■ TASK TO CARRY OUT
Among the lines below, which ones contain the word "meat"? Copy every such line.

[Dataset entries]
###
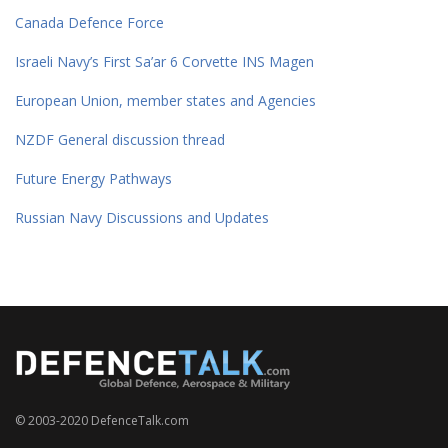
Canada Defence Force
Israeli Navy’s First Sa’ar 6 Corvette INS Magen
European Union, member states and Agencies
NZDF General discussion thread
Future Energy Pathways
Russian Navy Discussions and Updates
© 2003-2020 DefenceTalk.com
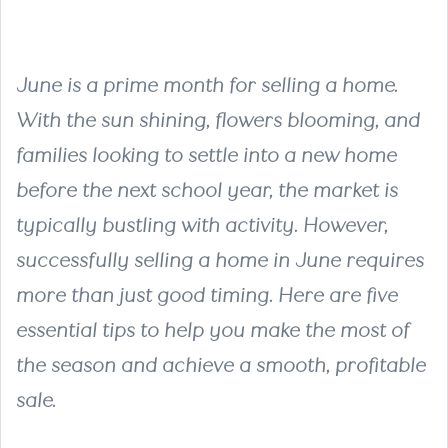
June is a prime month for selling a home.
With the sun shining, flowers blooming, and
families looking to settle into a new home
before the next school year, the market is
typically bustling with activity. However,
successfully selling a home in June requires
more than just good timing. Here are five
essential tips to help you make the most of
the season and achieve a smooth, profitable
sale.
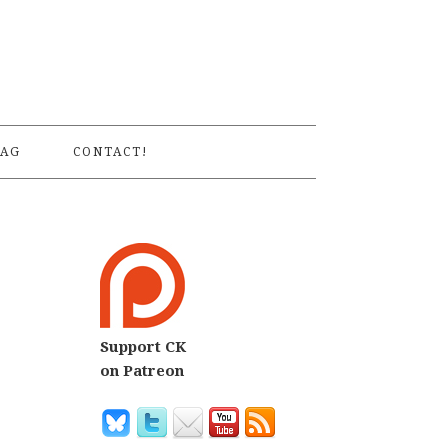
S
AG
CONTACT!
Support CK
on Patreon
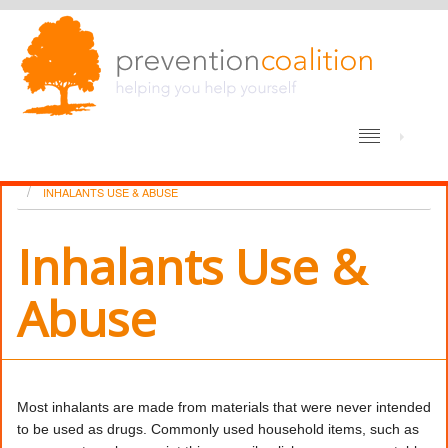
/
HOME
DRUG USE – THE BARE FACTS
INHALANTS USE & ABUSE
Inhalants Use &
Abuse
Most inhalants are made from materials that were never intended
to be used as drugs. Commonly used household items, such as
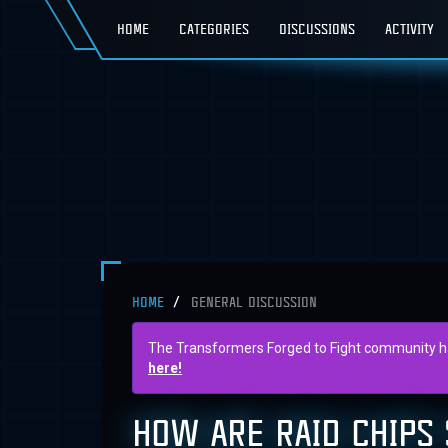
HOME
CATEGORIES
DISCUSSIONS
ACTIVITY
HOME
GENERAL DISCUSSION
The Transformers Forged to Fight community has 
here!
HOW ARE RAID CHIPS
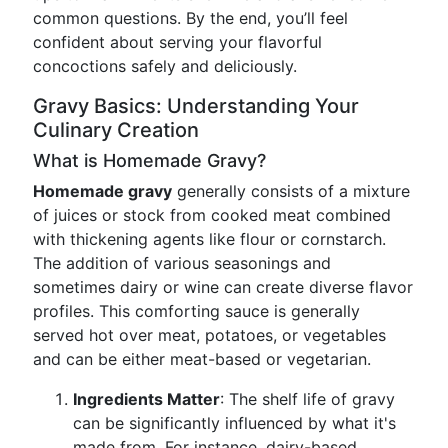
common questions. By the end, you’ll feel
confident about serving your flavorful
concoctions safely and deliciously.
Gravy Basics: Understanding Your
Culinary Creation
What is Homemade Gravy?
Homemade gravy
generally consists of a mixture
of juices or stock from cooked meat combined
with thickening agents like flour or cornstarch.
The addition of various seasonings and
sometimes dairy or wine can create diverse flavor
profiles. This comforting sauce is generally
served hot over meat, potatoes, or vegetables
and can be either meat-based or vegetarian.
Ingredients Matter
: The shelf life of gravy
can be significantly influenced by what it's
made from. For instance, dairy-based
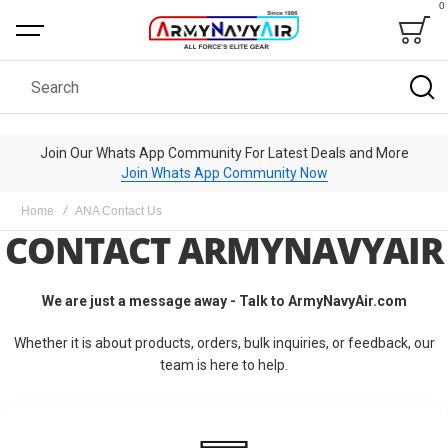
0
Bag
Search
Join Our Whats App Community For Latest Deals and More
Join Whats App Community Now
Home
ANA Contact Us
CONTACT ARMYNAVYAIR
We are just a message away - Talk to ArmyNavyAir.com
Whether it is about products, orders, bulk inquiries, or feedback, our
team is here to help.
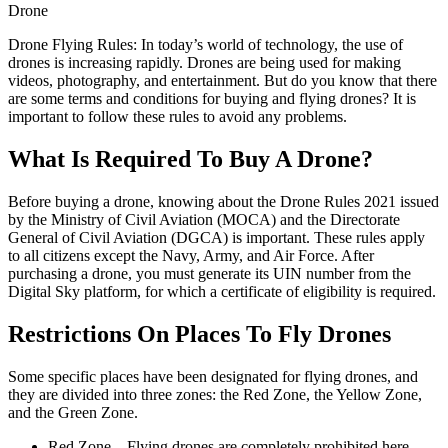
Drone
Drone Flying Rules: In today’s world of technology, the use of
drones is increasing rapidly. Drones are being used for making
videos, photography, and entertainment. But do you know that there
are some terms and conditions for buying and flying drones? It is
important to follow these rules to avoid any problems.
What Is Required To Buy A Drone?
Before buying a drone, knowing about the Drone Rules 2021 issued
by the Ministry of Civil Aviation (MOCA) and the Directorate
General of Civil Aviation (DGCA) is important. These rules apply
to all citizens except the Navy, Army, and Air Force. After
purchasing a drone, you must generate its UIN number from the
Digital Sky platform, for which a certificate of eligibility is required.
Restrictions On Places To Fly Drones
Some specific places have been designated for flying drones, and
they are divided into three zones: the Red Zone, the Yellow Zone,
and the Green Zone.
Red Zone – Flying drones are completely prohibited here.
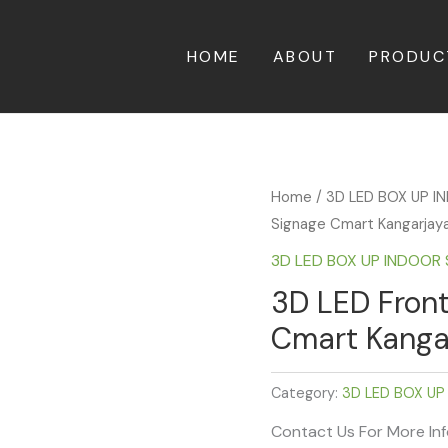
HOME
ABOUT
PRODUC
Home
/
3D LED BOX UP 
Signage Cmart Kangarjaya 
3D LED BOX UP INDOOR
3D LED Front
Cmart Kangar
Category:
3D LED BOX UP
Contact Us For More In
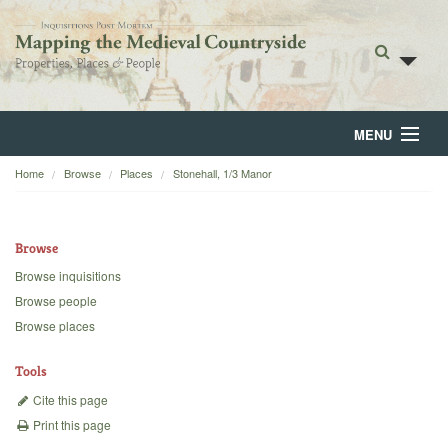
MENU
Home
Browse
Places
Stonehall, 1/3 Manor
Home
About
Browse
Browse
Browse inquisitions
Browse people
Backgrounds
Browse places
Blog
Tools
Cite this page
Print this page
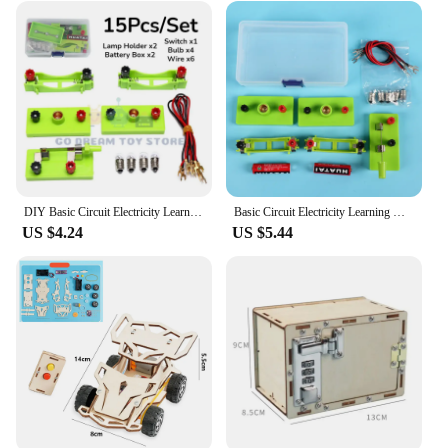
DIY Basic Circuit Electricity Learning Kit Physics Educational Toys For Children STEM Experiment Teaching Hands-on Ability Toy
Basic Circuit Electricity Learning Kit DIY Physics Children Educational Manual Toys STEM Experiment Hands-On Ability Tools Gifts
US $4.24
US $5.44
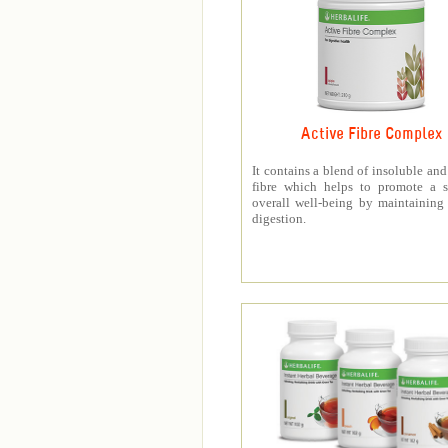
Active Fibre Complex
It contains a blend of insoluble and
fibre which helps to promote a s
overall well-being by maintaining
digestion.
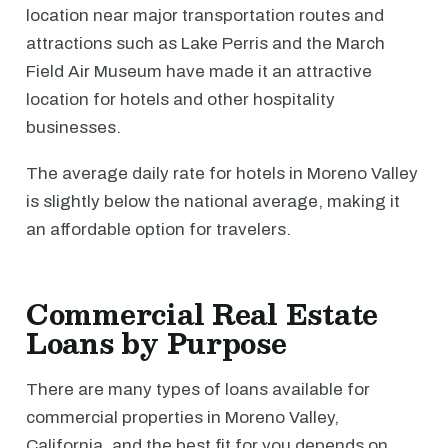
location near major transportation routes and
attractions such as Lake Perris and the March
Field Air Museum have made it an attractive
location for hotels and other hospitality
businesses.
The average daily rate for hotels in Moreno Valley
is slightly below the national average, making it
an affordable option for travelers.
Commercial Real Estate
Loans by Purpose
There are many types of loans available for
commercial properties in Moreno Valley,
California, and the best fit for you depends on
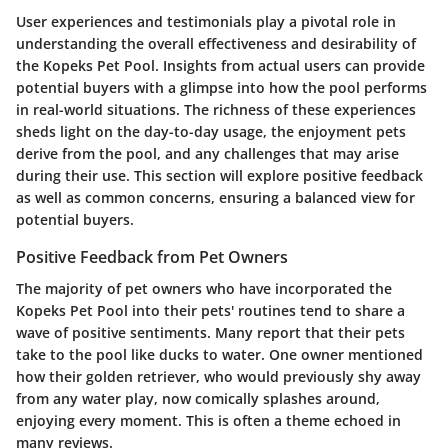
User experiences and testimonials play a pivotal role in
understanding the overall effectiveness and desirability of
the Kopeks Pet Pool. Insights from actual users can provide
potential buyers with a glimpse into how the pool performs
in real-world situations. The richness of these experiences
sheds light on the day-to-day usage, the enjoyment pets
derive from the pool, and any challenges that may arise
during their use. This section will explore positive feedback
as well as common concerns, ensuring a balanced view for
potential buyers.
Positive Feedback from Pet Owners
The majority of pet owners who have incorporated the
Kopeks Pet Pool into their pets' routines tend to share a
wave of positive sentiments. Many report that their pets
take to the pool like ducks to water. One owner mentioned
how their golden retriever, who would previously shy away
from any water play, now comically splashes around,
enjoying every moment. This is often a theme echoed in
many reviews.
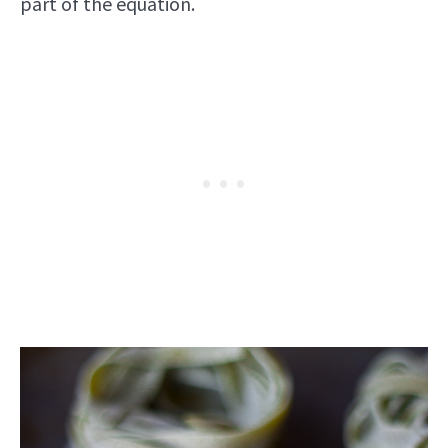
part of the equation.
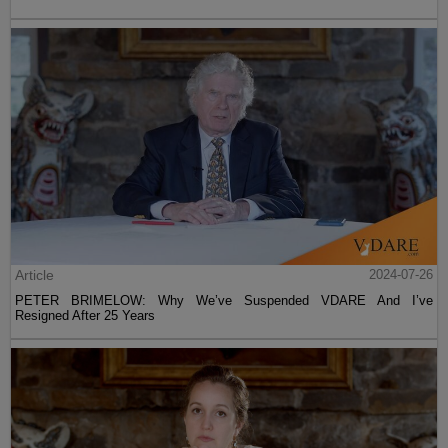
Article
2024-07-26
PETER BRIMELOW: Why We’ve Suspended VDARE And I’ve
Resigned After 25 Years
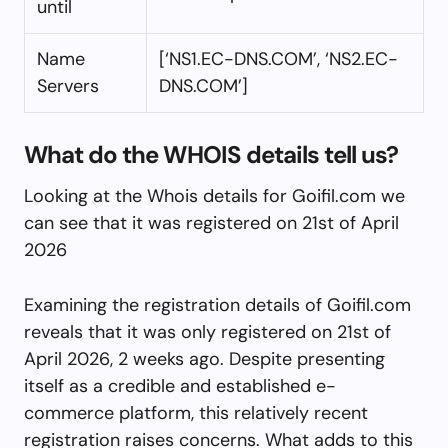
until
Name
[‘NS1.EC-DNS.COM’, ‘NS2.EC-
Servers
DNS.COM’]
What do the WHOIS details tell us?
Looking at the Whois details for Goifil.com we
can see that it was registered on 21st of April
2026
Examining the registration details of Goifil.com
reveals that it was only registered on 21st of
April 2026, 2 weeks ago. Despite presenting
itself as a credible and established e-
commerce platform, this relatively recent
registration raises concerns. What adds to this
###
■ RESPONSE TO THIS EXERCISE
of juices or stock from cooked meat combined
served hot over meat, potatoes, or vegetables
and can be either meat-based or vegetarian.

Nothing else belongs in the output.